The thing about 7O3X is that as straightforward as it is, there’s a deceptive amount of sophistication to it. Not only does it treat its subject of competitive quiz bowl very studiously indeed, it’s steadfastly on-point with its characters too. Shiki is the focus and has the most complex arc of course, but this is a big cast and there’s never a sense that any of them are being forced to act out-of-character in service to the plot. For a full-length TV series, in looking back this one has astonishingly few missteps of any kind.
The main driver of events in this arc is Sonohara Akira, of course, who’s sort of a human tsunami of mischievousness. But it’s Mikuriya who Koshiyama-kun is laser-focused on – he’s his fated shounen rival, after all. But this competition is about more than their budding rivalry – as Mikuriya points out there are four guys ahead of him in the written test scoring, including of course Ookura-san – the only one who equaled Gakuto-sempai’s perfect 50. There’s an obvious danger on focusing too much on one opponent in a match like this (especially given Sonohara-Onee-san’s devious scoring system).
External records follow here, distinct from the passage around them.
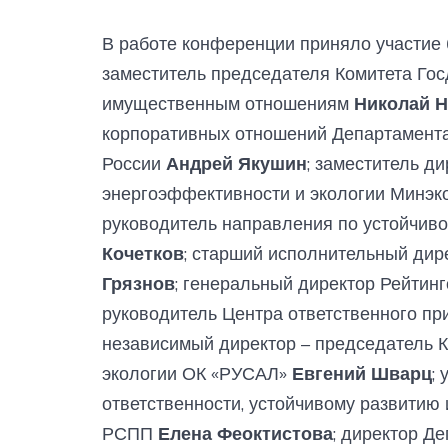
В работе конференции приняло участие 
заместитель председателя Комитета Гос
имущественным отношениям
Николай Н
корпоративных отношений Департамент
России
Андрей Якушин
; заместитель д
энергоэффективности и экологии Минэк
руководитель направления по устойчив
Кочетков
; старший исполнительный дир
Грязнов
; генеральный директор Рейтин
руководитель Центра ответственного пр
независимый директор – председатель К
экологии ОК «РУСАЛ»
Евгений Шварц
;
ответственности, устойчивому развитию
РСПП
Елена Феоктистова
; директор Д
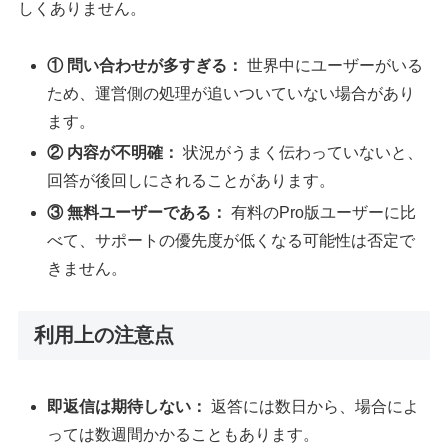
しくありません。
① 問い合わせが多すぎる：
世界中にユーザーがいる
ため、運営側の処理が追いついていない場合があり
ます。
② 内容が不明確：
状況がうまく伝わっていないと、
回答が後回しにされることがあります。
③ 無料ユーザーである：
有料のPro版ユーザーに比
べて、サポートの優先度が低くなる可能性は否定で
きません。
利用上の注意点
即返信は期待しない：
返答には数日から、場合によ
っては数週間かかることもあります。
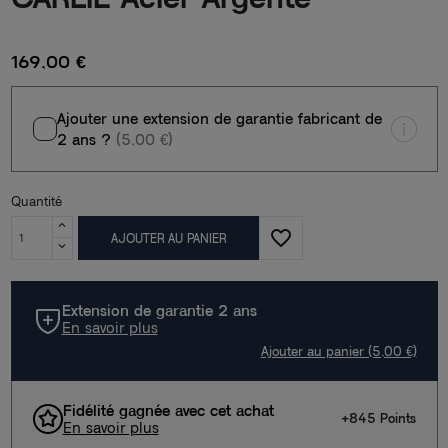
169,00 €
Ajouter une extension de garantie fabricant de
2 ans ?
(5,00 €)
Quantité
favorite_border
AJOUTER AU PANIER
Extension de garantie 2 ans
En savoir plus
Ajouter au panier (5,00 €)
Fidélité gagnée avec cet achat
+845 Points
En savoir plus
Shiki proves his mettle straight off, acing the initial written question by getting all 11 “Zang-fu organs” (this is related to Chinese medicine and Qi – and like most of the questions on 7O3X, I’d have largely fluffed it). Where it’s a simple question of knowledge and his competitive inexperience can’t hurt him Shiki is an elite. As for Mikuriya he gets one of the answers wrong, and thus is stuck with zero points to start (Ookura gets a perfect score as well, of course – as for Akira-kun-chan, he gets 5).
I can see Akira being a divisive character with the audience, but honestly I think he’s awesome – he’s massively entertaining. From his grand entrance and the impact it has on his sister to calling Ookura “Gorilla-san”, he just never lets up. The thing is, he’s a genius in his own way – a genius at mind games, but also exceptional at deconstructing a situation and figuring out how to work it to his advantage. His strategy of “killing” questions in this round – buzzing in so quickly everyone gets a wrong answer – is truly devious. But he’s also very smart about quiz bowl too, when it suits him – he gets plenty of questions right, and spends most of his 3-point answers on strategically deducting from others (relying on his 1-point correct answers to stay in the game). With the freedom of not caring whether he advances or not, Akira can fully devote himself to trolling the others.
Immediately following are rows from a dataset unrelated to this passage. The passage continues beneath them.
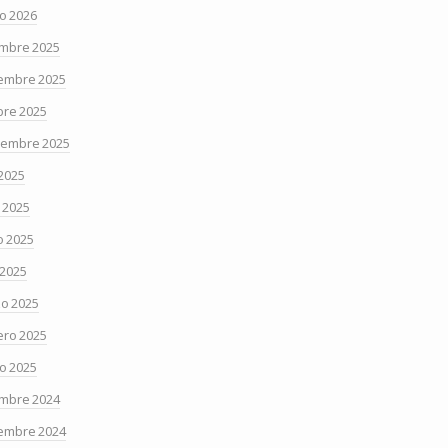
o 2026
embre 2025
embre 2025
bre 2025
iembre 2025
 2025
o 2025
 2025
 2025
o 2025
ero 2025
o 2025
embre 2024
embre 2024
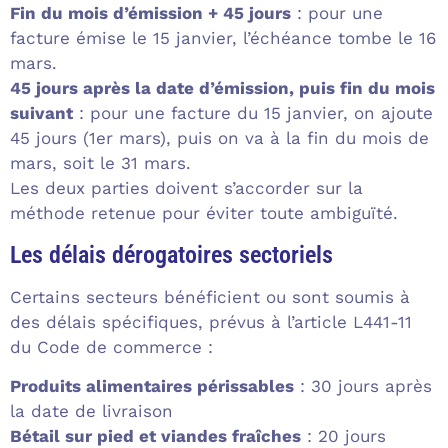
Fin du mois d’émission + 45 jours
: pour une
facture émise le 15 janvier, l’échéance tombe le 16
mars.
45 jours après la date d’émission, puis fin du mois
suivant
: pour une facture du 15 janvier, on ajoute
45 jours (1er mars), puis on va à la fin du mois de
mars, soit le 31 mars.
Les deux parties doivent s’accorder sur la
méthode retenue pour éviter toute ambiguïté.
Les délais dérogatoires sectoriels
Certains secteurs bénéficient ou sont soumis à
des délais spécifiques, prévus à l’article L441-11
du Code de commerce :
Produits alimentaires périssables
: 30 jours après
la date de livraison
Bétail sur pied et viandes fraîches
: 20 jours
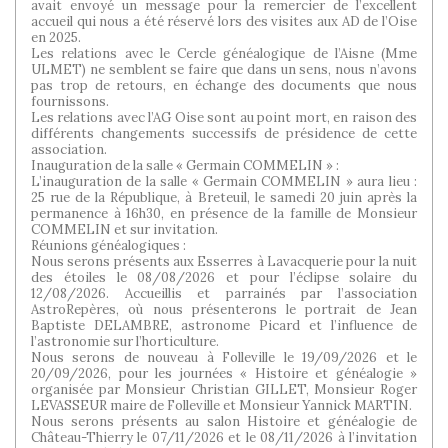
avait envoyé un message pour la remercier de l’excellent
accueil qui nous a été réservé lors des visites aux AD de l’Oise
en 2025.
Les relations avec le Cercle généalogique de l’Aisne (Mme
ULMET) ne semblent se faire que dans un sens, nous n’avons
pas trop de retours, en échange des documents que nous
fournissons.
Les relations avec l’AG Oise sont au point mort, en raison des
différents changements successifs de présidence de cette
association.
Inauguration de la salle « Germain COMMELIN » :
L’inauguration de la salle « Germain COMMELIN » aura lieu :
25 rue de la République, à Breteuil, le samedi 20 juin après la
permanence à 16h30, en présence de la famille de Monsieur
COMMELIN et sur invitation.
Réunions généalogiques :
Nous serons présents aux Esserres à Lavacquerie pour la nuit
des étoiles le 08/08/2026 et pour l’éclipse solaire du
12/08/2026. Accueillis et parrainés par l’association
AstroRepères, où nous présenterons le portrait de Jean
Baptiste DELAMBRE, astronome Picard et l’influence de
l’astronomie sur l’horticulture.
Nous serons de nouveau à Folleville le 19/09/2026 et le
20/09/2026, pour les journées « Histoire et généalogie »
organisée par Monsieur Christian GILLET, Monsieur Roger
LEVASSEUR maire de Folleville et Monsieur Yannick MARTIN.
Nous serons présents au salon Histoire et généalogie de
Château-Thierry le 07/11/2026 et le 08/11/2026 à l’invitation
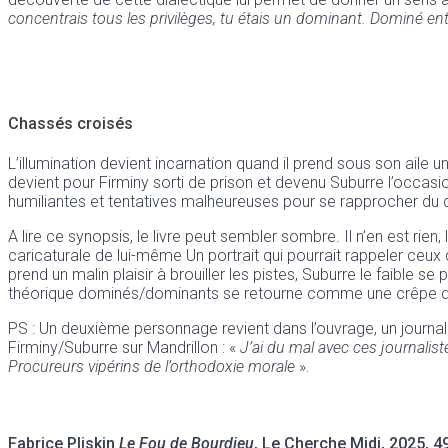
concentrais tous les privilèges, tu étais un dominant. Dominé 
Chassés croisés
L’illumination devient incarnation quand il prend sous son aile un
devient pour Firminy sorti de prison et devenu Suburre l’occasi
humiliantes et tentatives malheureuses pour se rapprocher du do
A lire ce synopsis, le livre peut sembler sombre. Il n’en est rie
caricaturale de lui-même Un portrait qui pourrait rappeler ceux 
prend un malin plaisir à brouiller les pistes, Suburre le faible 
théorique dominés/dominants se retourne comme une crêpe dans
PS : Un deuxième personnage revient dans l’ouvrage, un journal
Firminy/Suburre sur Mandrillon : «
J’ai du mal avec ces journalis
Procureurs vipérins de l’orthodoxie morale
».
Fabrice Pliskin
Le Fou de Bourdieu
, Le Cherche Midi, 2025, 4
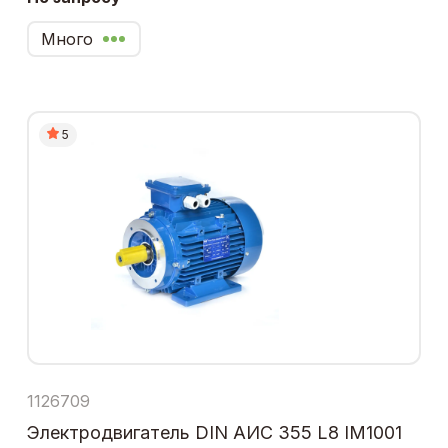
Много
5
1126709
Электродвигатель DIN АИС 355 L8 IM1001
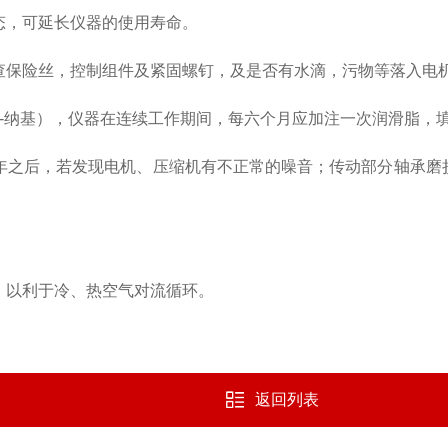
态，可延长仪器的使用寿命。
查保险丝，控制组件及紧固螺钉，及是否有水滴，污物等落入电
-
纳基），仪器在连续工作期间，每六个月应加注一次润滑脂，
年之后，若发现电机、压缩机有不正常的噪音；传动部分轴承磨
，以利于冷、热空气对流循环。
返回列表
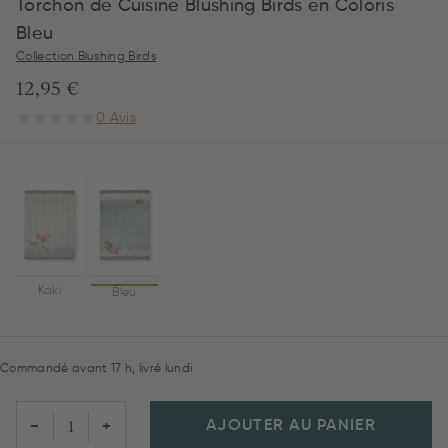
Torchon de Cuisine Blushing Birds en Coloris
Bleu
Collection Blushing Birds
12,95 €
0 Avis
Kaki
Bleu
Commandé avant 17 h, livré lundi
AJOUTER AU PANIER
−
+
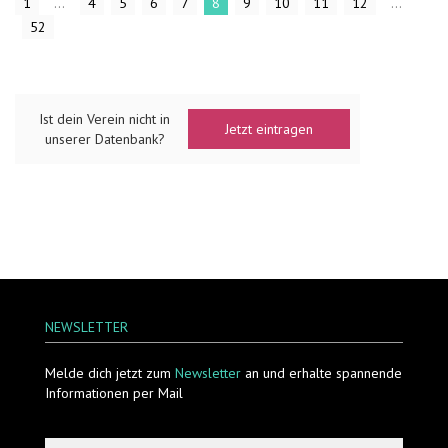
1
...
4
5
6
7
8
9
10
11
12
...
52
Ist dein Verein nicht in
Jetzt eintragen
unserer Datenbank?
NEWSLETTER
Melde dich jetzt zum
Newsletter
an und erhalte spannende
Informationen per Mail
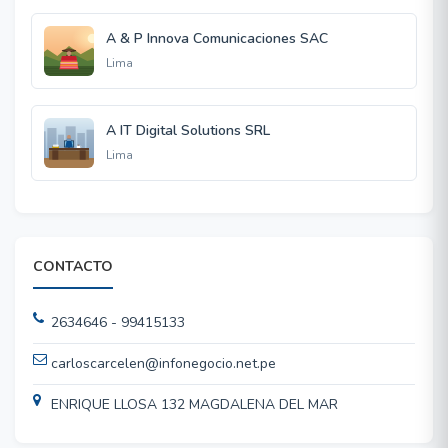
A & P Innova Comunicaciones SAC
Lima
A IT Digital Solutions SRL
Lima
CONTACTO
2634646 - 99415133
carloscarcelen@infonegocio.net.pe
ENRIQUE LLOSA 132 MAGDALENA DEL MAR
Ookura is eventually the first to advance (despite having Akira dock six points from him), after resisting the urge to spend his own points getting Akira eliminated. Ashiya-kun from Miyaura is right behind, leaving Mikuriya and Shiki to battle for that final spot. Ashiya’s decision to use his extra point to deduct from teammate Mikuriya-kun is rightly seen by Shiki as a gesture of respect, and that eats at him, but his obsession with Mikuriya seems dangerous – there are still other players here, and Kaijou’s Shinbata-kun is soon only a point behind him.
While he perpetually lingers near the elimination zone, it’s hard to imagine clever little Akira isn’t going to have one last mischief card to play as we see this round out with a fascinating question about days of the week. And even more fascinating than the question itself is the way Shiki and Mikuriya both turn to their respective strengths to find the answer – Mikuriya to math, and Shiki to the books that have been his only companion for much of his lonely childhood. It’s a great narrative coup de grâce that Nana Maru doesn’t feel the need to call attention to, because the cleverness of it speaks for itself.